Moray Wright writes in Professional Adviser on the growing EIS case for the right investors. Read the full article here.
For years, investors have been able to think about pensions as both saving for retirement and efficient estate planning for the future. From 6 April 2027, that calculation changes.
Most unused pension funds will be brought into scope for inheritance tax (IHT), a shift that will alter how many investors think about pensions, and the transfer of wealth across generations.
The changes will not mean that pensions suddenly become unattractive. Far from it. They remain one of the most powerful long-term savings structures available. But it does mean that the role pensions play in intergenerational planning is changing. And when the role of one wrapper changes, attention should naturally turn to others.
That is where the Enterprise Investment Scheme (EIS) enters the conversation with new prominence.
This coming April, the amount of EIS funding companies can raise under the initiative will significantly increase. Annual company limits will rise to £10m, or £20m for knowledge-intensive companies, while lifetime limits grow to £24m and £40m, respectively. Effectively doubling the limits will help scaling businesses secure follow-on capital for growth. Critically, it also broadens the investment case for clients and advisers. EIS can now increasingly be seen not only to access early-stage businesses, but as a route into a pipeline of scaling, innovation-led UK companies.
Unlike pensions, the tax features for EIS remain unchanged. The scheme will continue to offer up to 30% income tax relief for qualifying investments, and realised growth can be free of capital gains tax (CGT) if the relevant conditions are met. Separately, shares in EIS companies can qualify for up to 100% Business Relief if held for more than two years, which is why EIS can now play an important role in inheritance tax planning.
In addition to the more attractive tax picture following changes to IHT, EIS investing also often encompasses wider benefits. It is not only a tax efficient answer to long term planning, but investing also increases capital flowing into the sectors that will shape the economy and society investors will one day retire into.

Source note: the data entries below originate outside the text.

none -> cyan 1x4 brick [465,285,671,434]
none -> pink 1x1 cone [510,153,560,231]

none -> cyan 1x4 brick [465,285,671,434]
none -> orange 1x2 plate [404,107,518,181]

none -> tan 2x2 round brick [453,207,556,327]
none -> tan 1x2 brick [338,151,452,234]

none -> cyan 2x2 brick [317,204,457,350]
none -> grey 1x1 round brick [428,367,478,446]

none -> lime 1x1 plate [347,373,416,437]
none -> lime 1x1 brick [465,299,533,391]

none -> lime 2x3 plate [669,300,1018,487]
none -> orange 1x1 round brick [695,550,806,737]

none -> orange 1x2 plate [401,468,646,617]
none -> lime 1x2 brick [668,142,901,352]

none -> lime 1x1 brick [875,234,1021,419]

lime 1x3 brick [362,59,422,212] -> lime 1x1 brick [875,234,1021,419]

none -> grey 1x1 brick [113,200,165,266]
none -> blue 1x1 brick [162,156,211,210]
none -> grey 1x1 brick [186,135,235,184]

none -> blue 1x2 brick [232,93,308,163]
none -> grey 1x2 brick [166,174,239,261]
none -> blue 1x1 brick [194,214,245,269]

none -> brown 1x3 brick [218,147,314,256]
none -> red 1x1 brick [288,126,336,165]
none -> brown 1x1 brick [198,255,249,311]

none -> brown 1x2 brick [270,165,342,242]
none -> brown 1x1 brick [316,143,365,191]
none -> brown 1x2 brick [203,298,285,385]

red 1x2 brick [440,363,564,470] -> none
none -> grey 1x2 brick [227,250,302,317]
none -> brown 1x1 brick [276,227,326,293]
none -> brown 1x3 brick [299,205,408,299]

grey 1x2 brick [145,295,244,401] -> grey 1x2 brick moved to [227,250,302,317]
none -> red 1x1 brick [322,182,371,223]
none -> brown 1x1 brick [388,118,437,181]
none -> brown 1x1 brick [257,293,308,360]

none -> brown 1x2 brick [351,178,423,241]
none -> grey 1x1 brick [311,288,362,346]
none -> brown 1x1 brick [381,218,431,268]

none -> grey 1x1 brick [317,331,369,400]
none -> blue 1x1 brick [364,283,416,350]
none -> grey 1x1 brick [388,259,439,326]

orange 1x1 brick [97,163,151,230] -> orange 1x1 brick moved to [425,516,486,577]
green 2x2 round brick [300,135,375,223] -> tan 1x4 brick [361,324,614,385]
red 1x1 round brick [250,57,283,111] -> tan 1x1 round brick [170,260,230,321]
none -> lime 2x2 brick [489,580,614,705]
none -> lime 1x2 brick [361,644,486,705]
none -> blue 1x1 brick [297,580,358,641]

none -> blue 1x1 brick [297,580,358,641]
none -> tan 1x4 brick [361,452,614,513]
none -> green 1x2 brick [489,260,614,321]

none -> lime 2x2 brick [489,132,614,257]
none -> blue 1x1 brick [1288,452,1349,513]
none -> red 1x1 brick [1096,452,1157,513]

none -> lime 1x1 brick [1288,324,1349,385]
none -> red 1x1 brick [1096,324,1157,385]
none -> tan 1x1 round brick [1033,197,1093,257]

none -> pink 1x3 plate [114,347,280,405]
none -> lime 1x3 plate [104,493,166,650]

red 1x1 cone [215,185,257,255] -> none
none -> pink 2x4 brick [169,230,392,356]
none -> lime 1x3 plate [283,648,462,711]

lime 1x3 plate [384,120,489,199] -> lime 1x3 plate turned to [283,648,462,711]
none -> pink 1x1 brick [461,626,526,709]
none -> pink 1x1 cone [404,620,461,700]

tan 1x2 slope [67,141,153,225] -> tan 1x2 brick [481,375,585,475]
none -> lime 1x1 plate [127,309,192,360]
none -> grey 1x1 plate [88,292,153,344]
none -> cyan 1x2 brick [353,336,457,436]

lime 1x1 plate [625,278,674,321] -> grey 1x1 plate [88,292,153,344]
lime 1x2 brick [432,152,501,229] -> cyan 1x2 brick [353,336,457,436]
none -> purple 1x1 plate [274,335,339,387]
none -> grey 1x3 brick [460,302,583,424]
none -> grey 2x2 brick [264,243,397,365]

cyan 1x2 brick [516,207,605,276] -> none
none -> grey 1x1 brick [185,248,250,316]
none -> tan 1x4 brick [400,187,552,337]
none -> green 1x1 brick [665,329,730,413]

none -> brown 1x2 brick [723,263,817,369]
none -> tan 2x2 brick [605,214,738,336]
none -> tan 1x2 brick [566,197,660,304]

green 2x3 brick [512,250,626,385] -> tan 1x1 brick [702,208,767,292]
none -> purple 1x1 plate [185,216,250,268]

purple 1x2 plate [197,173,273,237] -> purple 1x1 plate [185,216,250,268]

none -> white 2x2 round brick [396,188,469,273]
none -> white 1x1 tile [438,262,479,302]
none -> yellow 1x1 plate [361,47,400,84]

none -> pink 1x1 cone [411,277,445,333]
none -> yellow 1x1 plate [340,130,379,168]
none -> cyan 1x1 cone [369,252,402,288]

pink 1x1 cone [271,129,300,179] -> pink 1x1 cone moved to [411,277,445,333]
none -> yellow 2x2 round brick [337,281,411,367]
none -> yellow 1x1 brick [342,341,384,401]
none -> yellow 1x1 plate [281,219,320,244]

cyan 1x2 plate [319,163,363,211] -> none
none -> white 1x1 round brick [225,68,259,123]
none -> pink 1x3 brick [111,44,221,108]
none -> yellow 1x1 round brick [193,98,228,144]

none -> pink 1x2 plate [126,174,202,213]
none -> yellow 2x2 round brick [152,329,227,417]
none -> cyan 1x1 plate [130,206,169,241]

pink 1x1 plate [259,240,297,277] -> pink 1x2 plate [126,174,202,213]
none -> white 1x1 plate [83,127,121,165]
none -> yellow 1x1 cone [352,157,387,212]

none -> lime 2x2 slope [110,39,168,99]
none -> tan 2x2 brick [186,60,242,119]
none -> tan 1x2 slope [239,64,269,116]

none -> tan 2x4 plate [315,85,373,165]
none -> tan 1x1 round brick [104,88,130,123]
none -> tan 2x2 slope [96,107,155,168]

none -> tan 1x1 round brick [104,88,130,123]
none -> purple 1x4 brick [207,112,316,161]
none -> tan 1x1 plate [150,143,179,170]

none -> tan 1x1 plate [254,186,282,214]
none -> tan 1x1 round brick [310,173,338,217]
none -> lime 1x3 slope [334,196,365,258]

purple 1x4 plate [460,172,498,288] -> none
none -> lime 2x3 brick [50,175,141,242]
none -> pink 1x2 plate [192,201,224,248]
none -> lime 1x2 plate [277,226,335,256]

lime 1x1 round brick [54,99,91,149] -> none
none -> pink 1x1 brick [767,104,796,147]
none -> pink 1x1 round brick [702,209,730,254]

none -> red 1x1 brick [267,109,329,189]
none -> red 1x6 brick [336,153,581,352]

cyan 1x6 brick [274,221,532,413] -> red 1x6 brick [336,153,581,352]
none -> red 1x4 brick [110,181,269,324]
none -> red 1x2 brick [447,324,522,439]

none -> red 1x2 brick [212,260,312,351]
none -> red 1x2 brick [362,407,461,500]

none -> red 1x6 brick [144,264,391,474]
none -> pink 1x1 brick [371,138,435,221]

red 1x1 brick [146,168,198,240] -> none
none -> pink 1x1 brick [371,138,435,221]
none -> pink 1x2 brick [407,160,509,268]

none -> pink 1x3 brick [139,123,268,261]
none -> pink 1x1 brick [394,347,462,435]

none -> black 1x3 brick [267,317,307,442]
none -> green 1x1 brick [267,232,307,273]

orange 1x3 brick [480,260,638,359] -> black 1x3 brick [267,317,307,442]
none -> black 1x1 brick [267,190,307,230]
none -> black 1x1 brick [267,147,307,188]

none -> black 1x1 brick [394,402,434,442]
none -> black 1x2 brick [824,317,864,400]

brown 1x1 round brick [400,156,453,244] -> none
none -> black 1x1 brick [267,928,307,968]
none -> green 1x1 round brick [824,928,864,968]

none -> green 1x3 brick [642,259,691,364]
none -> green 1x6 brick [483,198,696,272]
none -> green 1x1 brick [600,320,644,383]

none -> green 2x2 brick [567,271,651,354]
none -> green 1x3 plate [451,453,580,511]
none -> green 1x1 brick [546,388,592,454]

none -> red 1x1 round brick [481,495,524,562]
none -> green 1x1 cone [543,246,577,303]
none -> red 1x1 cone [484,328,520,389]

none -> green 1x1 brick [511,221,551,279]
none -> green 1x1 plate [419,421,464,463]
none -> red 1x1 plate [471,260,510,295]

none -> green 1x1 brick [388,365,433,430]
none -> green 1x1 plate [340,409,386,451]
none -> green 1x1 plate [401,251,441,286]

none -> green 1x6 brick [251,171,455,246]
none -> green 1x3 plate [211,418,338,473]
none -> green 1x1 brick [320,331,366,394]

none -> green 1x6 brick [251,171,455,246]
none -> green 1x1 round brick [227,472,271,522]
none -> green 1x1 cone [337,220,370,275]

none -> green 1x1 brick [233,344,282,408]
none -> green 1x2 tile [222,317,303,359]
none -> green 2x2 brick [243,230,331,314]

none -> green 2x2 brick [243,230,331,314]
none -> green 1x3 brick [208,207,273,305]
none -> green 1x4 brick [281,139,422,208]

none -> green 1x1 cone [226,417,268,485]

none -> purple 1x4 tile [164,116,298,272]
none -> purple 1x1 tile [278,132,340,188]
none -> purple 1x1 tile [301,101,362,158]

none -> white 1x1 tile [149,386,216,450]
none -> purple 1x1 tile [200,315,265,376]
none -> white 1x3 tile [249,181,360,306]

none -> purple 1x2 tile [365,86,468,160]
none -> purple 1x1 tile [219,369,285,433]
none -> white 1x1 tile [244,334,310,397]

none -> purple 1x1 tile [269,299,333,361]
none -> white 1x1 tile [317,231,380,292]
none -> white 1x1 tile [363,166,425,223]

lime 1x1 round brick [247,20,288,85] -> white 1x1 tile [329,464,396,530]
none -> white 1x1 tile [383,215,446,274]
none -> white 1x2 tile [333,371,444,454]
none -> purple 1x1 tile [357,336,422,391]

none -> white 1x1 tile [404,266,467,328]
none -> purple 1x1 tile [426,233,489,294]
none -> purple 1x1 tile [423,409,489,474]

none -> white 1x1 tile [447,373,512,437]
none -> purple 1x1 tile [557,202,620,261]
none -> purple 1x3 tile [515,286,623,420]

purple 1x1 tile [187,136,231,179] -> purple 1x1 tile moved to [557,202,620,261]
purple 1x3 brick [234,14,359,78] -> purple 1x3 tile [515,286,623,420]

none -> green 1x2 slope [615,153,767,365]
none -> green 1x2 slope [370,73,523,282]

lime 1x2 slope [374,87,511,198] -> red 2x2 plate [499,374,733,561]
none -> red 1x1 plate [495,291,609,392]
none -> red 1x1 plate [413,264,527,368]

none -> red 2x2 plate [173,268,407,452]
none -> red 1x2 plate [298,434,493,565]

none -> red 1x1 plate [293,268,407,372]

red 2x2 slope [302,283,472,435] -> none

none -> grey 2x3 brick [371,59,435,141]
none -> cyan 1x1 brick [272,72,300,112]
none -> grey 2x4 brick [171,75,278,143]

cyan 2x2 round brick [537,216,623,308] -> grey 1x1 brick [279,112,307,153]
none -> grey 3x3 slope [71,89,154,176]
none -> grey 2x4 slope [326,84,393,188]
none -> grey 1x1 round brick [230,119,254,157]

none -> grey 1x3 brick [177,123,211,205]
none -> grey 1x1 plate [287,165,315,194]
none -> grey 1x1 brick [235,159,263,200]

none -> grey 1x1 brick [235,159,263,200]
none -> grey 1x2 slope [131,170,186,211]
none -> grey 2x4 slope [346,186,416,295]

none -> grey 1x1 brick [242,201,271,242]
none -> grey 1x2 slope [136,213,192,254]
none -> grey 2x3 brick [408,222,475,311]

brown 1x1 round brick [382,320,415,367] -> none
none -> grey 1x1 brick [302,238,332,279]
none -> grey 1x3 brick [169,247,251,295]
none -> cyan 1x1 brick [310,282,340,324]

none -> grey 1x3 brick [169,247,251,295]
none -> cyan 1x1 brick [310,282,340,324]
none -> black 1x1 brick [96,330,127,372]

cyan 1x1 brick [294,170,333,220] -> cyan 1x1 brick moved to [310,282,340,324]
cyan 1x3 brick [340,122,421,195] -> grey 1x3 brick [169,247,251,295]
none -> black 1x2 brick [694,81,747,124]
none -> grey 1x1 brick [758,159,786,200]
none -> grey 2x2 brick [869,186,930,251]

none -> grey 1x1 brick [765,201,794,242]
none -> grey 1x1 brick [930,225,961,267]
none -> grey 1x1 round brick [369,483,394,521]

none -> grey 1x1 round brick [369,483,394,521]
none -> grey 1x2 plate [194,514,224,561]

That matters because retirement planning is not only about preserving private wealth. It is also about the world that wealth helps create. An investor in EIS is backing the country’s most innovative companies – those changing our health systems, environment and industries.
For example, an EIS investment may include life sciences companies working on new therapies, diagnostics, and medical technologies that could improve health outcomes across the country. Or, it may be funding AI businesses that help make firms more productive, strengthen public services or accelerate scientific discovery. In other words, many EIS companies – especially Knowledge Intensive companies – are helping to build the conditions for a better retirement as well as a better estate outcome.
Too often, EIS is discussed purely through the lens of reliefs, limits, and holding periods. Those things matter, of course. This is a higher risk asset class, and it demands careful suitability assessment and robust due diligence. But investors increasingly want to know not just how an investment is taxed, but what it is doing in the real economy.
In that respect, the broader policy backdrop is becoming even more supportive. The government has already committed substantial support to frontier technologies including AI and quantum. And it is going further. During the chancellor’s Mais Lecture this week Rachel Reeves pledged to make the UK the fastest AI adopter in the G7, and announced £2.5bn in support for quantum, as well as further backing for the Oxford-Cambridge Corridor – an initiative that aims to create the UK’s “Silicon Valley” and will directly benefit EIS funded university spinouts in the region. Growing government support, in part, helps to make select EIS investments more attractive as these companies have growing access to public funding, and the infrastructure needed to scale further and faster.
For advisers, the implication is that 2026 should not be treated as business as usual. It is the year to ask whether assets that were once being preserved for efficient transfer could now be redeployed more actively. And it is the year to consider whether EIS should play a larger role as part of broader long-term planning.